If you can get a copy of the original lease or can obtain some other document proving the actual amount of rent, you can file a petition at the Rent Board alleging that you’re paying a disproportionate share of the rent.
So if you want to stop subsidizing “Mr. I-Haven’t-Worked-In-Ten-Months-But-You-Can-Catch-Me-In-Bali,” file a petition to even out the rent.
There are two problems with this approach. First, you could receive a ginormous award of back rent from the Rent Board, but you won’t be able to collect it. Mr. Leisure doesn’t work and besides, he spent all your dough smoking opium in Chiang Mai.

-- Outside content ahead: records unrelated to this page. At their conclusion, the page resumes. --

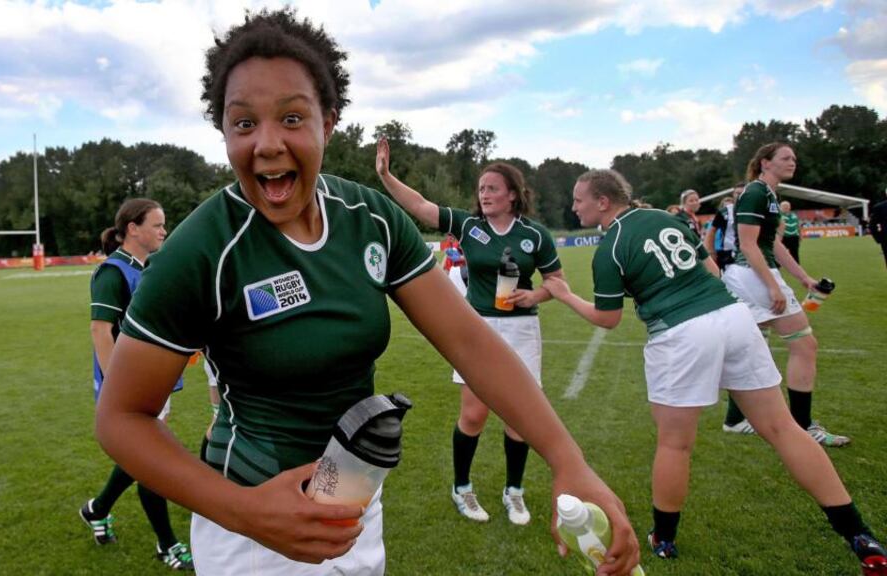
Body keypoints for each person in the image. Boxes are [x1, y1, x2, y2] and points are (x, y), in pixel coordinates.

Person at [93, 8, 640, 576]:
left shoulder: (370, 219)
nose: (268, 143)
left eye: (292, 117)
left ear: (328, 122)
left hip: (354, 507)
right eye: (244, 124)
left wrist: (568, 460)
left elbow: (471, 343)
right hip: (252, 530)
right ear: (224, 133)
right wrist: (246, 512)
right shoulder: (202, 249)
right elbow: (121, 417)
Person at [543, 168, 887, 573]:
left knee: (675, 444)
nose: (574, 206)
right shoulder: (669, 219)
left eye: (578, 199)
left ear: (603, 201)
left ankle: (664, 539)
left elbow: (607, 318)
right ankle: (859, 534)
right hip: (732, 315)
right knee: (782, 428)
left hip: (681, 334)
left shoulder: (611, 247)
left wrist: (564, 295)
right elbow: (713, 273)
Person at [376, 138, 562, 526]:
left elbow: (556, 282)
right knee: (474, 415)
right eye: (481, 189)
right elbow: (421, 207)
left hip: (522, 329)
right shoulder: (468, 225)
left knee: (520, 418)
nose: (485, 194)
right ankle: (462, 488)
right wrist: (386, 176)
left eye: (493, 188)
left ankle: (515, 491)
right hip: (478, 329)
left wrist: (536, 294)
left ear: (513, 194)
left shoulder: (535, 234)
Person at [82, 198, 194, 571]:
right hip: (132, 387)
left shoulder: (149, 267)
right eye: (158, 225)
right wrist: (120, 388)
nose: (164, 231)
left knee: (139, 456)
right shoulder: (113, 273)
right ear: (133, 228)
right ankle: (167, 544)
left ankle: (97, 509)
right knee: (150, 460)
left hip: (154, 380)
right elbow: (101, 331)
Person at [720, 143, 849, 446]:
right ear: (765, 162)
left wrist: (803, 277)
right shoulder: (756, 192)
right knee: (805, 345)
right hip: (753, 275)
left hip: (752, 275)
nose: (793, 162)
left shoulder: (769, 193)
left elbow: (774, 244)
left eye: (794, 157)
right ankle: (804, 427)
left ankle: (735, 420)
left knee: (750, 345)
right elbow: (748, 244)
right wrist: (773, 285)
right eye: (786, 157)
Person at [703, 185, 743, 271]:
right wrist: (710, 250)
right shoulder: (725, 211)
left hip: (749, 252)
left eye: (743, 193)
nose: (740, 195)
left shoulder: (755, 210)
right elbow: (712, 230)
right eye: (737, 193)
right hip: (728, 254)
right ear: (733, 194)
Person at [869, 188, 887, 269]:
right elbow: (872, 225)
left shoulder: (879, 207)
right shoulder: (879, 207)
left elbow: (872, 225)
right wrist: (879, 238)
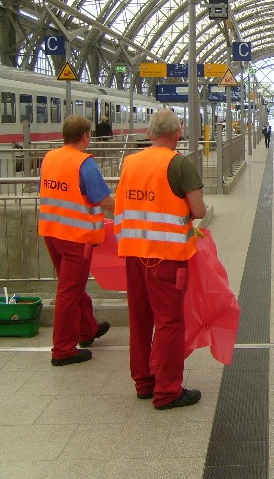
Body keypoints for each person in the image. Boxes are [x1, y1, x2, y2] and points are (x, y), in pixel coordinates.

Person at [115, 109, 207, 410]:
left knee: (140, 319)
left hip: (133, 252)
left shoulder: (129, 162)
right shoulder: (180, 164)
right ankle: (167, 390)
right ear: (177, 133)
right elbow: (199, 210)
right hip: (165, 257)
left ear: (150, 133)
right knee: (168, 322)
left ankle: (144, 382)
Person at [38, 115, 114, 366]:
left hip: (52, 231)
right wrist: (130, 210)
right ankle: (63, 349)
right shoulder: (86, 164)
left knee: (72, 286)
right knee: (69, 292)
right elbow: (103, 199)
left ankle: (87, 329)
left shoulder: (50, 157)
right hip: (76, 237)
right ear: (85, 136)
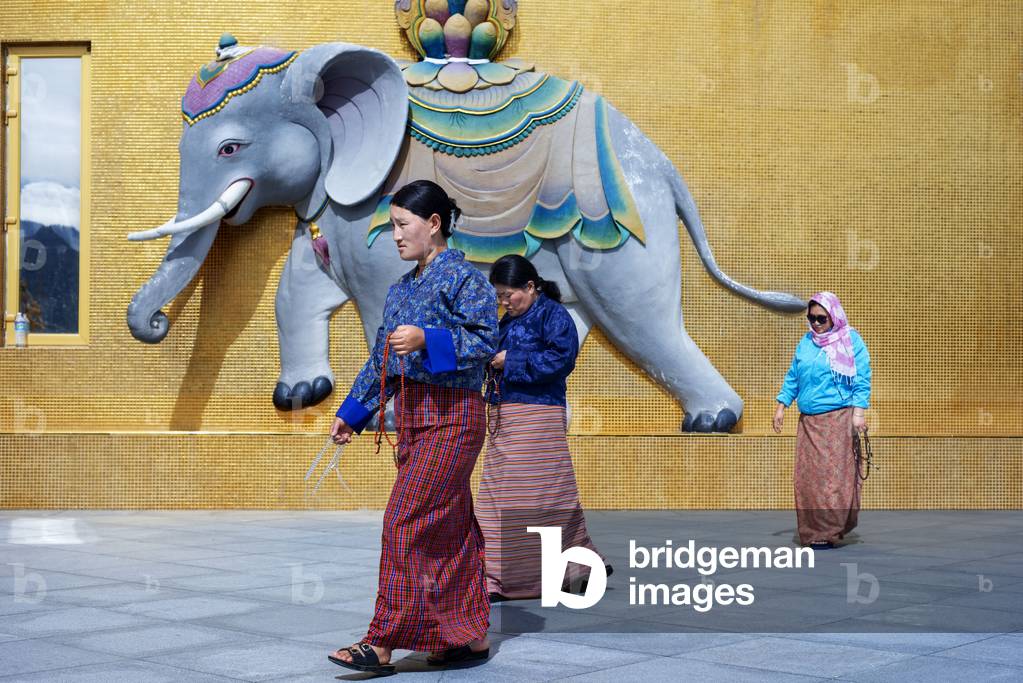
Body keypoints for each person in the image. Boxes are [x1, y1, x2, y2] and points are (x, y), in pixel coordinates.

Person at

Second, when the real landlord gets word of the strife in your unit, the landlord will kick you all out.
Why? Because these “entrepreneur” master tenants never get consent from the landlord for subletting, which is usually a violation of the lease.
There is nothing you can do to get your master tenant off the lease, and yes, this is what you get for living in a city with such insane housing prices.
This is what you get when we allow a leisure class to drain our resources, to suck your life’s blood like the vampires they are. (Had to get Halloween in here.)
This is what you get when you naively allow greed to run rampant without standing against it. Perhaps you mistakenly think that someday you could be a landlord (but a good one). You think (like your master tenant) that it’s somehow justifiable to seize every opportunity to profit, despite the pain and suffering you may cause.
This is what you get when you don’t truly understand that rent is simply an outrageous tax you pay to a lord to live on his land–a tax, nothing more, that subsidizes a lazy, unproductive aristocracy.
Didn’t we already have a revolution about that?